Солнце коснулось краем красноватой горы. От болот потянуло сыростью. Ефим Трофимович только что возвратился из тайги. На нем были болотные сапоги, такие огромные, что казалось — в каждый из них он может забраться весь. Николай ждал его возвращения, кипятил чайник. Старик обрадовался молодому своему дружку и сразу выложил все новости:

— Начальник снабжения загнал Абрикоса на Кильчик сено возить. А ты знаешь, какая там трясина? Пришлось коняшку взять вот так на себя и вытаскивать. Мы с ним на пару вывезли все сено. А тут еще месяц кончается! Надо сенокосчикам наряды закрыть. Ты мне подсоби малость. В печенках у меня сидит ихняя бухгалтерия. Мое дело медведей бить, а не с нарядами чикаться, сам понимаешь!

Николай, разбираясь в бумажках, нет-нет да и поглядывал в сторону базы. Оттуда доносились взрывы смеха.

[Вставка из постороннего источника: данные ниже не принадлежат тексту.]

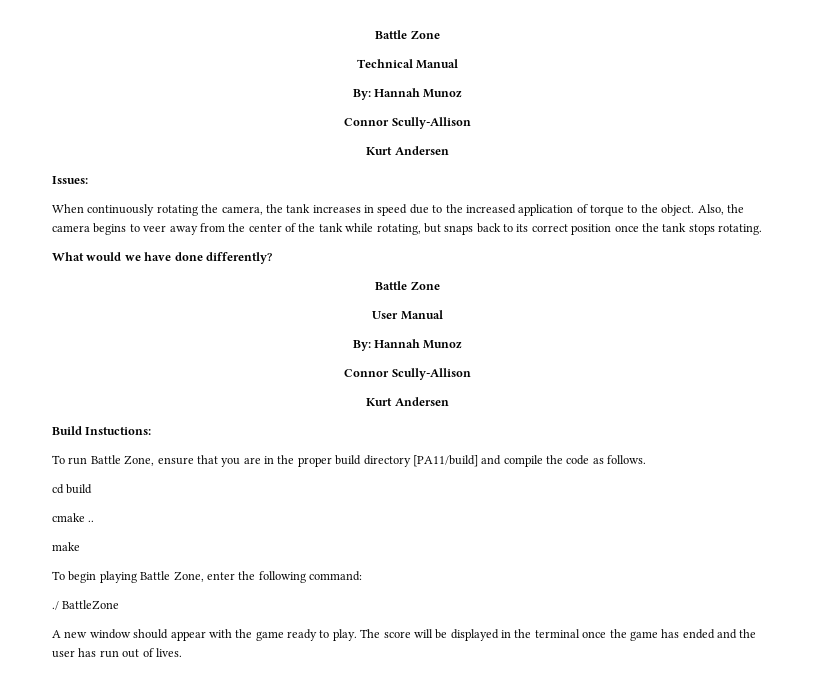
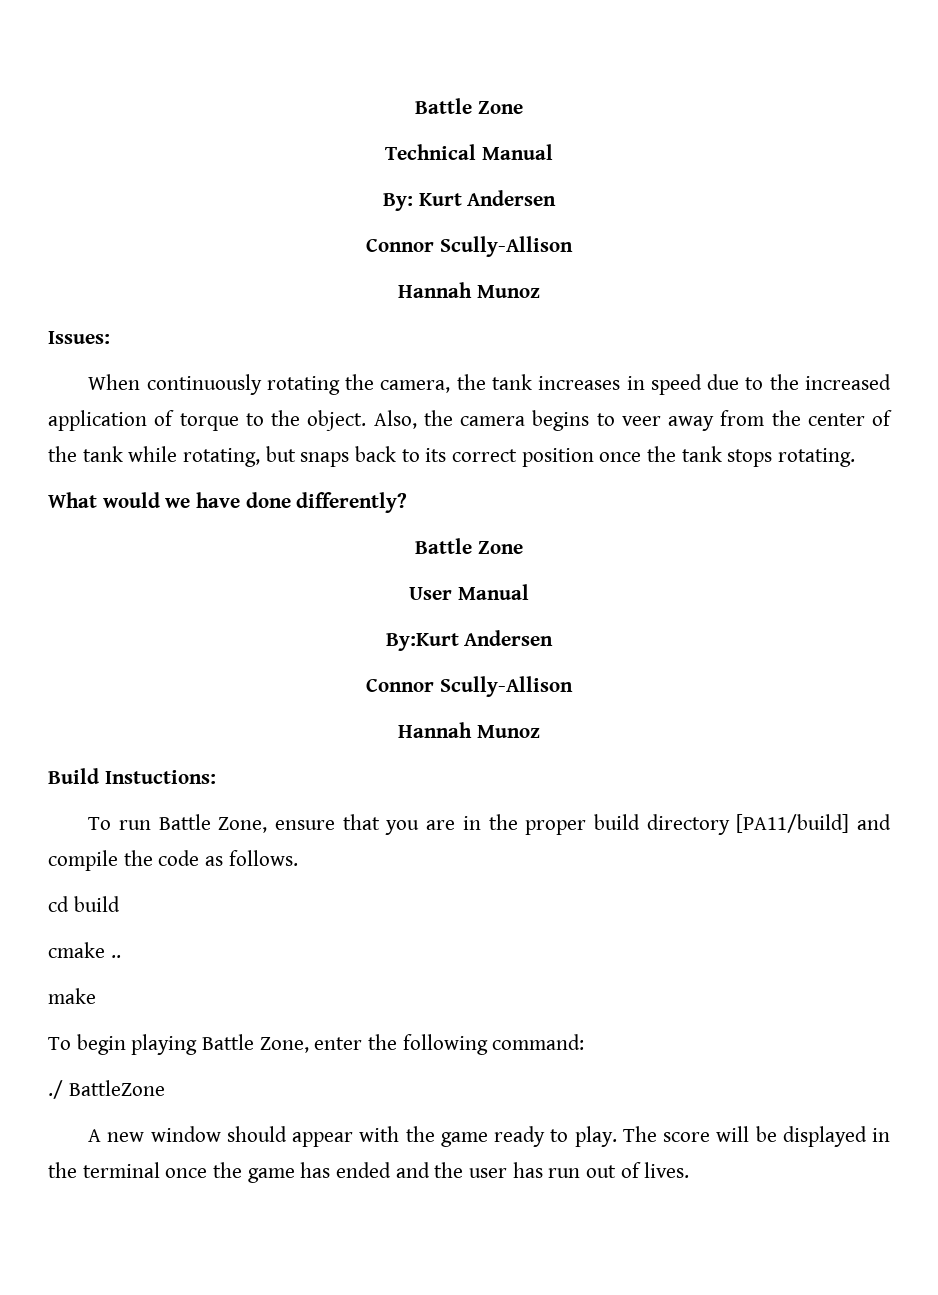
[374,88,463,98] [344,117,471,129] [366,146,449,155] Hannah Munoz // Connor Scully-Allison // Kurt Andersen -> [418,190,557,206] [366,236,573,257] [398,282,540,298] Kurt Andersen // Connor Scully-Allison // Hannah Munoz
[352,339,463,351] [344,368,471,380] [366,397,449,406] By: Hannah Munoz // Connor Scully-Allison // Kurt Andersen -> [385,630,554,651] [366,676,573,697] [398,722,540,738] By:Kurt Andersen // Connor Scully-Allison // Hannah Munoz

— Вечерошник раздает. Чисто женотдельское собрание. Все бабы поселковые здесь, — добродушно проворчал Пинчук.

Донесся хрипловатый самоуверенный голос Валентины:

— Что вспоминать про тридцатые годы? И сейчас то же самое у нас на Колыме бывает. Женщина всегда женщина! Вот я ездила в Магадан недавно. И влюбился в меня один… Что придумал: стал за мной по всему городу гоняться на машине…

— На легковой? — мечтательно спросила Ирина.

— Нет! Грузовик. Оказался он снабженцем. Приехал в город за дефицитами. Подарки пытался делать. И вот… представляете? Я к портнихе — он у крыльца. Я к подруге — он под окнами. Выйду — отворит дверку: «Садитесь, пожалуйста, я вас подвезу». И глаз с меня не спускает… Я напугалась, звоню мужу, чтоб приехал за мной…

— Я что-то разговора вашего не слышала… — вырвалось у Ирины.

— Не слышала? Странно? Все знают, что ты подслушиваешь, когда дежуришь на коммутаторе. Но как же ты этого могла не услышать?

Всем стало неловко.

— А что вы себе сшили в Магадане? — переменила тему сама же Ирина.

— Панбархатное платье. Сейчас без него нельзя. Это самое модное. Крепдешин еще пестрый в моде.

— А платье какого цвета? — не унималась Ирина.

— Перванш. Это мой любимый. А вот Любе я бы рекомендовала «кардинал». Это так гармонирует с ее волосами спелой ржи.

— Что это такое — «кардинал»? — спросила Любушка.

Здесь Николай увидел, как Валентина, переложив из одной руки в другую папиросу, дотронулась пальцем до какого-то цветка.

— Вот, приложи-ка к волосам!

— Да, идет, очень. А чем ты, Люба, волосы моешь? Почему они так блестят? — не без зависти сказала Ирина.

— Ничем.

— И ромашкой не полощешь? Так я тебе и поверила! Я вот здешней ромашки целый мешок набрала. Только ничего не получается.